Exercise description
Please return every line of the records that contains the word "path".

Dataset entries
▶

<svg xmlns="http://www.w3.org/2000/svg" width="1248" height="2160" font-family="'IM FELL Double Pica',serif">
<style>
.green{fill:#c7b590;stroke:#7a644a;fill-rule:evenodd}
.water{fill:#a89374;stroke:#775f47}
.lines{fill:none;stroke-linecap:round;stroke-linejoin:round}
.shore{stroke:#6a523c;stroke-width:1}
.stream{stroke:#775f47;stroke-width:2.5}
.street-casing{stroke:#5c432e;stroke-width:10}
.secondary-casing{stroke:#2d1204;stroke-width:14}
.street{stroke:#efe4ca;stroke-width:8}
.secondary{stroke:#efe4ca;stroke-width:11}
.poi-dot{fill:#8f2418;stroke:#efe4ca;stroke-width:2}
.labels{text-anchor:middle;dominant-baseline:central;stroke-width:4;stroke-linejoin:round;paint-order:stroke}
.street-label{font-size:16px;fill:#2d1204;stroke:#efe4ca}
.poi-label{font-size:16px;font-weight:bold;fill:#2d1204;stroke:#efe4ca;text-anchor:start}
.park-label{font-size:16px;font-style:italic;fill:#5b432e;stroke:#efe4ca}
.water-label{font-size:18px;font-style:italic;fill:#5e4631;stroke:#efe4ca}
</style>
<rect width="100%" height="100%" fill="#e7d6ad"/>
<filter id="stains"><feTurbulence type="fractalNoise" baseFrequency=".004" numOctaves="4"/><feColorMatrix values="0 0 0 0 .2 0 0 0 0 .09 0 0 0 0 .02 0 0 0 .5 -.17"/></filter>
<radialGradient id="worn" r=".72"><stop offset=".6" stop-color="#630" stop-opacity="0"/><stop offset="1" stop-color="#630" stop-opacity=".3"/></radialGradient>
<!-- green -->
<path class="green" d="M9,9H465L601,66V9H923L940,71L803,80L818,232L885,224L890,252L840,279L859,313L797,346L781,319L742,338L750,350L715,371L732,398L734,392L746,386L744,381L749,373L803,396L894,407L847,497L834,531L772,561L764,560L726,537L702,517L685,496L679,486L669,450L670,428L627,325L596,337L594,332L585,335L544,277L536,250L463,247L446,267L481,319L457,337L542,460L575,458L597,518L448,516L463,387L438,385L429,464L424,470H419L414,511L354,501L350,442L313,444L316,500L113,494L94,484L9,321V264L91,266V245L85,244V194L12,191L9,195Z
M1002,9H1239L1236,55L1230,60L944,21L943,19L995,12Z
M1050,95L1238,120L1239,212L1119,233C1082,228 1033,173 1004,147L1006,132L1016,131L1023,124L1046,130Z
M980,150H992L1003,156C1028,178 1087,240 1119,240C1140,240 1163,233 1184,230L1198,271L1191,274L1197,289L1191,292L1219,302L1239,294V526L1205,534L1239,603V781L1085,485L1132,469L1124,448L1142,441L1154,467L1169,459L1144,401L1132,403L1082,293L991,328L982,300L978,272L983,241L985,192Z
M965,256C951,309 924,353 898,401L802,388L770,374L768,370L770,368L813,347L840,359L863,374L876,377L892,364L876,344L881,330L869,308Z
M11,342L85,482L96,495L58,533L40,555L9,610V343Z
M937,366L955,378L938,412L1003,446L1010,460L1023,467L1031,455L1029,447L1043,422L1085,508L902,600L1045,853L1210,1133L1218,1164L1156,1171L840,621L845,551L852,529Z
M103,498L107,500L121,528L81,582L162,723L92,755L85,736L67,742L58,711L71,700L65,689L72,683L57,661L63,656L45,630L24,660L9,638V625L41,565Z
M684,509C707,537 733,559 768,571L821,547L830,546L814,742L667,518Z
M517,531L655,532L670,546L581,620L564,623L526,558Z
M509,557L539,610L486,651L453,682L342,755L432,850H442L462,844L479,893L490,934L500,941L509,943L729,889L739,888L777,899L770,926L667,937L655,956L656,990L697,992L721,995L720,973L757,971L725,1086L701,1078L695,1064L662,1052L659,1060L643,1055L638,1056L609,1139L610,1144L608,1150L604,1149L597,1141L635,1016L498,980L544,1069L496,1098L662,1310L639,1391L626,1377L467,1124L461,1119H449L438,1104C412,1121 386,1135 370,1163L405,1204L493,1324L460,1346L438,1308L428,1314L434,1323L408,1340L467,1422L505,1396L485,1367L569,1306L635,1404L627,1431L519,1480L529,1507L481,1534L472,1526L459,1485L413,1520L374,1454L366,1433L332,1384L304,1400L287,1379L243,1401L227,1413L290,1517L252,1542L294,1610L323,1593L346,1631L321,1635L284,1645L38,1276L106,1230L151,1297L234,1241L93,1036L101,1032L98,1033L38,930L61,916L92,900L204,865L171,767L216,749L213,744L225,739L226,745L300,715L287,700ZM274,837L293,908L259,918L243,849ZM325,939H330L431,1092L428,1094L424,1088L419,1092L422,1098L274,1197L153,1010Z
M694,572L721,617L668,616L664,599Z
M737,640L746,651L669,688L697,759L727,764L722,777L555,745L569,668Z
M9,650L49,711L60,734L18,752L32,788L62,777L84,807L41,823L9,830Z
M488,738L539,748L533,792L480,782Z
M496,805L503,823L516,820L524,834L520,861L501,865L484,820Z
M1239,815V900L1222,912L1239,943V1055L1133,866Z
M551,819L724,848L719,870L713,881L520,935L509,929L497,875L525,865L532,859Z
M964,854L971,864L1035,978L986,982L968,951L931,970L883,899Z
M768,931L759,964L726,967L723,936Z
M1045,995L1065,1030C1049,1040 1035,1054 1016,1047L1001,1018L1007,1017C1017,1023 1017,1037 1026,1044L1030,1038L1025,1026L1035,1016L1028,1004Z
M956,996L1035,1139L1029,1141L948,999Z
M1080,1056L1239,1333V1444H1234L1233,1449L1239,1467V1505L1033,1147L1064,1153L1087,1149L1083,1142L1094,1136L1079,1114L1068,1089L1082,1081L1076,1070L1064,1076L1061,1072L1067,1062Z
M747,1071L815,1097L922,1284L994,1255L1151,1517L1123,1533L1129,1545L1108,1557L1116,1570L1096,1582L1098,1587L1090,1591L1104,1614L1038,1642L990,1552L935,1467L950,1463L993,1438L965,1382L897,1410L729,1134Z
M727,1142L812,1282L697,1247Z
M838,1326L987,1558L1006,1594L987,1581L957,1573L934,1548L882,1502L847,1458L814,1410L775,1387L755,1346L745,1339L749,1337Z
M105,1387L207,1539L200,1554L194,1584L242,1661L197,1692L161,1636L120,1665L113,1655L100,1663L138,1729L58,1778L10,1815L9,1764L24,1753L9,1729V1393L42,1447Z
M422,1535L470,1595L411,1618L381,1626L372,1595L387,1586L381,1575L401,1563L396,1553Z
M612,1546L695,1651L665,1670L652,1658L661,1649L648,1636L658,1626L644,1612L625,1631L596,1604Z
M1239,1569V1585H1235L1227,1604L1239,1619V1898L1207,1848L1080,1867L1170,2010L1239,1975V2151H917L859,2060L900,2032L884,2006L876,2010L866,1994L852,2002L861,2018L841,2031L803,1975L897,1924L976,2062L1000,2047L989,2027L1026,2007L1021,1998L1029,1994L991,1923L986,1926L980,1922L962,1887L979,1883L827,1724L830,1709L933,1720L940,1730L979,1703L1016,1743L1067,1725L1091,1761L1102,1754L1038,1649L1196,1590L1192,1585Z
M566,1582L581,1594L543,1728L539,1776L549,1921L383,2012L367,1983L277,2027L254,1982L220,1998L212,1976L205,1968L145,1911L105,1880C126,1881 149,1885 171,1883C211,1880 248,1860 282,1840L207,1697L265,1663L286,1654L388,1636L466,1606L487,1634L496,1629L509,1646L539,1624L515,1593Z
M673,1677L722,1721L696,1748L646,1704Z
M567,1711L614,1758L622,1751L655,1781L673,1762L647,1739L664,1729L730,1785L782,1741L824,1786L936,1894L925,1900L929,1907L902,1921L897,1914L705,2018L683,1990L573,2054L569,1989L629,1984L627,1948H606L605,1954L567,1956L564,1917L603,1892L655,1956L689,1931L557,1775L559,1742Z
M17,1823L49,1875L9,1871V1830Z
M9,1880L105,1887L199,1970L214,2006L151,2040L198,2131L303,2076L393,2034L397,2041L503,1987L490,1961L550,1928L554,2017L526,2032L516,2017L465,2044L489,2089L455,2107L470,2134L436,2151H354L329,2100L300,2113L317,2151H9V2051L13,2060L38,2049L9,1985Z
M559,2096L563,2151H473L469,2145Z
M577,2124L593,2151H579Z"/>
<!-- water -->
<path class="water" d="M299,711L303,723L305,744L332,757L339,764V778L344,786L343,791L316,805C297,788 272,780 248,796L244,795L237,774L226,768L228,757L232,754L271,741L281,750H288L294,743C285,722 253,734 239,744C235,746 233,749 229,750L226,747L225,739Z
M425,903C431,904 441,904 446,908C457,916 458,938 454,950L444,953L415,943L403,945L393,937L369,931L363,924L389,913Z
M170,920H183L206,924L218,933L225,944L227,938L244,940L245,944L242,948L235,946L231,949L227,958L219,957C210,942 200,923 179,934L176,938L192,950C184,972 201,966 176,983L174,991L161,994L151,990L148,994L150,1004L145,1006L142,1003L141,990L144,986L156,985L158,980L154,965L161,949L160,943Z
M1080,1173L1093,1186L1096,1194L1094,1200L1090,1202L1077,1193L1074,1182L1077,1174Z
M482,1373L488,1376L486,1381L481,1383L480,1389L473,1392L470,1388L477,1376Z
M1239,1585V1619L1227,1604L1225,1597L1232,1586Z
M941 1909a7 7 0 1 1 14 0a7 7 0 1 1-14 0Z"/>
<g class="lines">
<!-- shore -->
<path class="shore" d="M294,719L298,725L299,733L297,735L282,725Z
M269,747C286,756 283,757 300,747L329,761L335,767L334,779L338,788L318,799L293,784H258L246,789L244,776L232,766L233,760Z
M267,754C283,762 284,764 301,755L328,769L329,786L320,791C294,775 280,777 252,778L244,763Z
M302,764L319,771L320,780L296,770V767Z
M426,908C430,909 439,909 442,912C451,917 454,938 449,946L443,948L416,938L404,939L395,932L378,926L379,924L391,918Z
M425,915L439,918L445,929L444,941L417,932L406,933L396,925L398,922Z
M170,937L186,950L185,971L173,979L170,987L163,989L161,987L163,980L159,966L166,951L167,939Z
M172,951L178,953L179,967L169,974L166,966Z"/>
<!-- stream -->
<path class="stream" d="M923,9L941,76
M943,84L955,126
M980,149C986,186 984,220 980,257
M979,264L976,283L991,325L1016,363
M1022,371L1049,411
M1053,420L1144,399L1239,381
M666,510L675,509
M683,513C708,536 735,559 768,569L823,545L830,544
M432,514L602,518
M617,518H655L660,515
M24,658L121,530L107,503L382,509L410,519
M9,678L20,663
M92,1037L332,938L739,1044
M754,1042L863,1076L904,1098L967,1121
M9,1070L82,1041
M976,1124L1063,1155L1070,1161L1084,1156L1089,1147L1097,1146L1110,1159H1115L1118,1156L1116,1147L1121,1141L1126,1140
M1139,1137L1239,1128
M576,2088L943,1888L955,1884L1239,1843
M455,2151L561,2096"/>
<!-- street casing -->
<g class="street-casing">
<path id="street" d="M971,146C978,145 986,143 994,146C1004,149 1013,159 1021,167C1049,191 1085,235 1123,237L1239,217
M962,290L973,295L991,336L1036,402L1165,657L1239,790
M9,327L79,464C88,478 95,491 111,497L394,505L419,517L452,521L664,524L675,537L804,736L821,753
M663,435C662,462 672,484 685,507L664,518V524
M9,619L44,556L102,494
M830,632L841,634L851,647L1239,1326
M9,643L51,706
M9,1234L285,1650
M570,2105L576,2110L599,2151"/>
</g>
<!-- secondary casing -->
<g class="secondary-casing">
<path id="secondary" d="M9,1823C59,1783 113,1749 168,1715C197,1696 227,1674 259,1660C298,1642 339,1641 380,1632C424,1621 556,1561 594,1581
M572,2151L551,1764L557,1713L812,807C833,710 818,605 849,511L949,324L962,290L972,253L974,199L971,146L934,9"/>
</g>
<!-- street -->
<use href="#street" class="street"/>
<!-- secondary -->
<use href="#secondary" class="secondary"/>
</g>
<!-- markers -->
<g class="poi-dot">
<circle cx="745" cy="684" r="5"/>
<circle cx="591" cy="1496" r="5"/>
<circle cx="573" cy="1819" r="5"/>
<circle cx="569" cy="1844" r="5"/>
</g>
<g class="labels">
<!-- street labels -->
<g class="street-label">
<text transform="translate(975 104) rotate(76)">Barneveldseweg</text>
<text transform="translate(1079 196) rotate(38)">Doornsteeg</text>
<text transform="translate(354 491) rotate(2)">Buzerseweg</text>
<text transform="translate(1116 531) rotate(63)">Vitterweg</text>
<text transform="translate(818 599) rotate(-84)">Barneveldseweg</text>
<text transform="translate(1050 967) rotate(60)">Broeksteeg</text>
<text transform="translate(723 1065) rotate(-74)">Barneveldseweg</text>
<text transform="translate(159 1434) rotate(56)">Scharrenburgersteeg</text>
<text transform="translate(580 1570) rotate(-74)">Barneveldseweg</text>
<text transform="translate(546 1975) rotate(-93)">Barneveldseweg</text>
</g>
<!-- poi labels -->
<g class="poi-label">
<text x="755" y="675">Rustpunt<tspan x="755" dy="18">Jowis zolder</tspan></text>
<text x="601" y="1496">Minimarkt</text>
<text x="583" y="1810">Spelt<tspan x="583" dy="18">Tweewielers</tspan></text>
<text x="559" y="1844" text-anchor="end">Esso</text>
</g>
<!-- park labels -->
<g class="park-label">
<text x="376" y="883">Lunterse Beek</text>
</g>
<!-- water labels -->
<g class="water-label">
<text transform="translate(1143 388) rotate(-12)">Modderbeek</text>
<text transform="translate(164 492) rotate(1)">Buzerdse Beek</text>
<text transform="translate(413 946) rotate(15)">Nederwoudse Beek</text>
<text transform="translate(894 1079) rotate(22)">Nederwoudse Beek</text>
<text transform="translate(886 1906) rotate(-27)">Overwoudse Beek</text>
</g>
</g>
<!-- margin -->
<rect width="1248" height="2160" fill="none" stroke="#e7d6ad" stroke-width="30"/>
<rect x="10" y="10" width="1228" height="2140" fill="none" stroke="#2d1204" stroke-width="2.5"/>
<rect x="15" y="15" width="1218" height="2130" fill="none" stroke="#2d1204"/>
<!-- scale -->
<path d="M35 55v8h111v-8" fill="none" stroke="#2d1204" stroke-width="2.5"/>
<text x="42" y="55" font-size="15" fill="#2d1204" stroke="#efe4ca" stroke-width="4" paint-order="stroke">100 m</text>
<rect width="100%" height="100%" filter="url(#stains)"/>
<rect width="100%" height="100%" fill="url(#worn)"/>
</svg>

◀

Output for this task
<path class="green" d="M9,9H465L601,66V9H923L940,71L803,80L818,232L885,224L890,252L840,279L859,313L797,346L781,319L742,338L750,350L715,371L732,398L734,392L746,386L744,381L749,373L803,396L894,407L847,497L834,531L772,561L764,560L726,537L702,517L685,496L679,486L669,450L670,428L627,325L596,337L594,332L585,335L544,277L536,250L463,247L446,267L481,319L457,337L542,460L575,458L597,518L448,516L463,387L438,385L429,464L424,470H419L414,511L354,501L350,442L313,444L316,500L113,494L94,484L9,321V264L91,266V245L85,244V194L12,191L9,195Z
<path class="water" d="M299,711L303,723L305,744L332,757L339,764V778L344,786L343,791L316,805C297,788 272,780 248,796L244,795L237,774L226,768L228,757L232,754L271,741L281,750H288L294,743C285,722 253,734 239,744C235,746 233,749 229,750L226,747L225,739Z
<path class="shore" d="M294,719L298,725L299,733L297,735L282,725Z
<path class="stream" d="M923,9L941,76
<path id="street" d="M971,146C978,145 986,143 994,146C1004,149 1013,159 1021,167C1049,191 1085,235 1123,237L1239,217
<path id="secondary" d="M9,1823C59,1783 113,1749 168,1715C197,1696 227,1674 259,1660C298,1642 339,1641 380,1632C424,1621 556,1561 594,1581
<path d="M35 55v8h111v-8" fill="none" stroke="#2d1204" stroke-width="2.5"/>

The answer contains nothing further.